Use case
Compare strings that look similar but aren’t exactly the same — such as customer names, addresses, or product titles — in SQL queries.
We are happy to announce that the development of built in functions to calculate string similarity using different algorithms is under way with the expected release by the end of summer 2025. In the meantime, here is an example on how to achieve this by creating your own virtual procedure.
Why Fuzzy Matching?
When integrating data from multiple sources or cleaning up inconsistent records, exact string matching (‘=’ or ‘LIKE’) often falls short. For example:
-
"John Smith"vs."Jon Smith" -
"Mary Johnson"vs."Mary Jonson"
Despite being nearly identical, these will not match using standard SQL operators.

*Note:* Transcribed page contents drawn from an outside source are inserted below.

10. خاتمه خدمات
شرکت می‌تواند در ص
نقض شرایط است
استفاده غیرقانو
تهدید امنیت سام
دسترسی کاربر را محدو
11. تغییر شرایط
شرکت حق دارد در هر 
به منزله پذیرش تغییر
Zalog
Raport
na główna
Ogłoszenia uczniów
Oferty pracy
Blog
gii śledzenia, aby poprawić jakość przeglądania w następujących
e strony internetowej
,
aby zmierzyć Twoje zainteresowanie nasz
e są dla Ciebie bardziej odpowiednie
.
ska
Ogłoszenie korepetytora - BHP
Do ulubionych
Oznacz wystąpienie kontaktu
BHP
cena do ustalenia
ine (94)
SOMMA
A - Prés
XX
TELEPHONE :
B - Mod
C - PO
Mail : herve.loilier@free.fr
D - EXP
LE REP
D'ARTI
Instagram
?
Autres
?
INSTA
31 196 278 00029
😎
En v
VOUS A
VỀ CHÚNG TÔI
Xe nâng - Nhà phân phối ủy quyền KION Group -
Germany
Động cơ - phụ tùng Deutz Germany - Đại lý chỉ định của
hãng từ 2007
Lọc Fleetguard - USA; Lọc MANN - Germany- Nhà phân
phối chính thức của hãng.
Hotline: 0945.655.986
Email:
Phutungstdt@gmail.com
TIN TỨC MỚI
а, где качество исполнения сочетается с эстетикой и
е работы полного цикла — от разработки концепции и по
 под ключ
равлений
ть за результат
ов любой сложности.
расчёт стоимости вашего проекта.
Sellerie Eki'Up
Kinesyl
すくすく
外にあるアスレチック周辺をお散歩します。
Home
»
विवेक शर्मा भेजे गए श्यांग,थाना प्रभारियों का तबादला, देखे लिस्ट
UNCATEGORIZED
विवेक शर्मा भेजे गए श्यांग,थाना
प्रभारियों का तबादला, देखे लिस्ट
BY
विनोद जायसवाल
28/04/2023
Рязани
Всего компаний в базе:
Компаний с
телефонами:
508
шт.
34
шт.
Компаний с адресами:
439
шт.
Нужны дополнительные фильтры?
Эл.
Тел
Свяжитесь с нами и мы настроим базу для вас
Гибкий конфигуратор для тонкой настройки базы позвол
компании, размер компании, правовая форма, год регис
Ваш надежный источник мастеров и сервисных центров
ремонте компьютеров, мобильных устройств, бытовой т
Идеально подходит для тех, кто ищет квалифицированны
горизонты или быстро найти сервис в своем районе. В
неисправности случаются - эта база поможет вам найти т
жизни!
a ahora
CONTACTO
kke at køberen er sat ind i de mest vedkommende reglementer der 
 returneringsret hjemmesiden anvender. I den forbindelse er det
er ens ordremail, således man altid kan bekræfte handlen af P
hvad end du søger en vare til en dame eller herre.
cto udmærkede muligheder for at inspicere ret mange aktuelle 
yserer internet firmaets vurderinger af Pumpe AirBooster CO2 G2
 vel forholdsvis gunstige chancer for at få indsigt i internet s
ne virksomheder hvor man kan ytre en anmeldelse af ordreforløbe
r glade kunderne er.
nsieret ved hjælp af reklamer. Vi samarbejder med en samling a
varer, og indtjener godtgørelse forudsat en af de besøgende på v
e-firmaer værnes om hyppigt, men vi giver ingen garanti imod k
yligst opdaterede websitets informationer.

This is where Levenshtein similarity becomes powerful — it quantifies how "close" two strings are based on the minimum number of edits (insertions, deletions, substitutions) needed to convert one into the other.
Solution: Levenshtein Similarity as a Virtual Procedure
You can embed a Levenshtein algorithm in JavaScript and use it inside a CData Virtuality Virtual Procedure to return a similarity score between 0 and 1.
Procedure Definition
CREATE OR REPLACE VIRTUAL PROCEDURE views.similarity_levenshtein (
IN string1 string,
IN string2 string
)
RETURNS (
string1 string,
string2 string,
similarity double
)
AS
BEGIN
SELECT string1, string2, similarity
FROM OBJECTTABLE(
LANGUAGE 'javascript'
'function levenshtein(a, b) {
if (a === b) return 1.0;
if (!a || !b) return 0.0;
var m = a.length;
var n = b.length;
var dp = [];
// Initialize the dp array
for (var i = 0; i <= m; i++) {
dp[i] = [];
dp[i][0] = i;
}
for (var j = 1; j <= n; j++) {
dp[0][j] = j;
}
// Fill the dp table
for (var i = 1; i <= m; i++) {
for (var j = 1; j <= n; j++) {
if (a.charAt(i-1) === b.charAt(j-1)) {
dp[i][j] = dp[i-1][j-1];
} else {
dp[i][j] = Math.min(
dp[i-1][j] + 1, // deletion
dp[i][j-1] + 1, // insertion
dp[i-1][j-1] + 1 // substitution
);
}
}
}
var distance = dp[m][n];
var maxLen = Math.max(m, n);
var similarity = maxLen === 0 ? 1.0 : 1.0 - (distance / maxLen);
return similarity;
}
// Execute the function
var result = levenshtein(string1, string2);
// Set the dv_row for the output
dv_row = {
string1: string1,
string2: string2,
similarity: result
};'
PASSING string1 AS string1,
string2 AS string2
COLUMNS
string1 string 'dv_row.string1',
string2 string 'dv_row.string2',
similarity double 'dv_row.similarity'
) AS a;
END;;
How to use it in SQL joins
Let’s look at two examples for joining records based on string similarity:
Example 1: Joining Two Customer Tables
WITH
customers_a AS (
SELECT 1 as id, 'John Smith' as name
UNION ALL SELECT 2, 'Mary Johnson'
),
customers_b AS (
SELECT 101 as id, 'Jon Smith' as name
UNION ALL SELECT 102, 'Mary Jonson'
)
SELECT
a.id as id_a,
a.name as name_a,
b.id as id_b,
b.name as name_b,
sim.similarity
FROM
customers_a a, customers_b b
, LATERAL(
SELECT similarity FROM views.similarity_levenshtein(a.name, b.name)
) sim
WHERE
sim.similarity > 0.8;
Result: Returns likely matches such as "John Smith" and "Jon Smith" with a similarity score over 0.8.
Example 2: Using a Scalar Subquery (Alternative Syntax)
WITH
customers_a AS (
SELECT
1 AS id,
'John Smith' AS NAME
UNION ALL
SELECT
2,
'Mary Johnson'
),
customers_b AS (
SELECT
101 AS id,
'Jon Smith' AS NAME
UNION ALL
SELECT
102,
'Mary Jonson'
)
SELECT
a.id AS id_a,
a.name AS name_a,
b.id AS id_b,
b.name AS name_b
FROM
customers_a a,
customers_b b
WHERE
(
SELECT
similarity
FROM
VIEWS.similarity_levenshtein (a.name, b.name)
) > 0.8;
Note: This version works fine but doesn't expose the similarity value in the output — use lateral joins for better traceability.
When to Use This
Use Levenshtein similarity when:
-
Matching misspelled customer names, product names, addresses
-
Detecting duplicates across systems
-
Preprocessing fuzzy joins for human validation
-
Scoring "likelihood of match" for machine learning pipelines
Tips for Production Use
-
For performance, cache similarity results in intermediate tables if comparing large datasets.
-
Consider using a threshold like 0.85+ for high confidence matches.
-
Pair with soundex/metaphone phonetic algorithms for better results across dialects.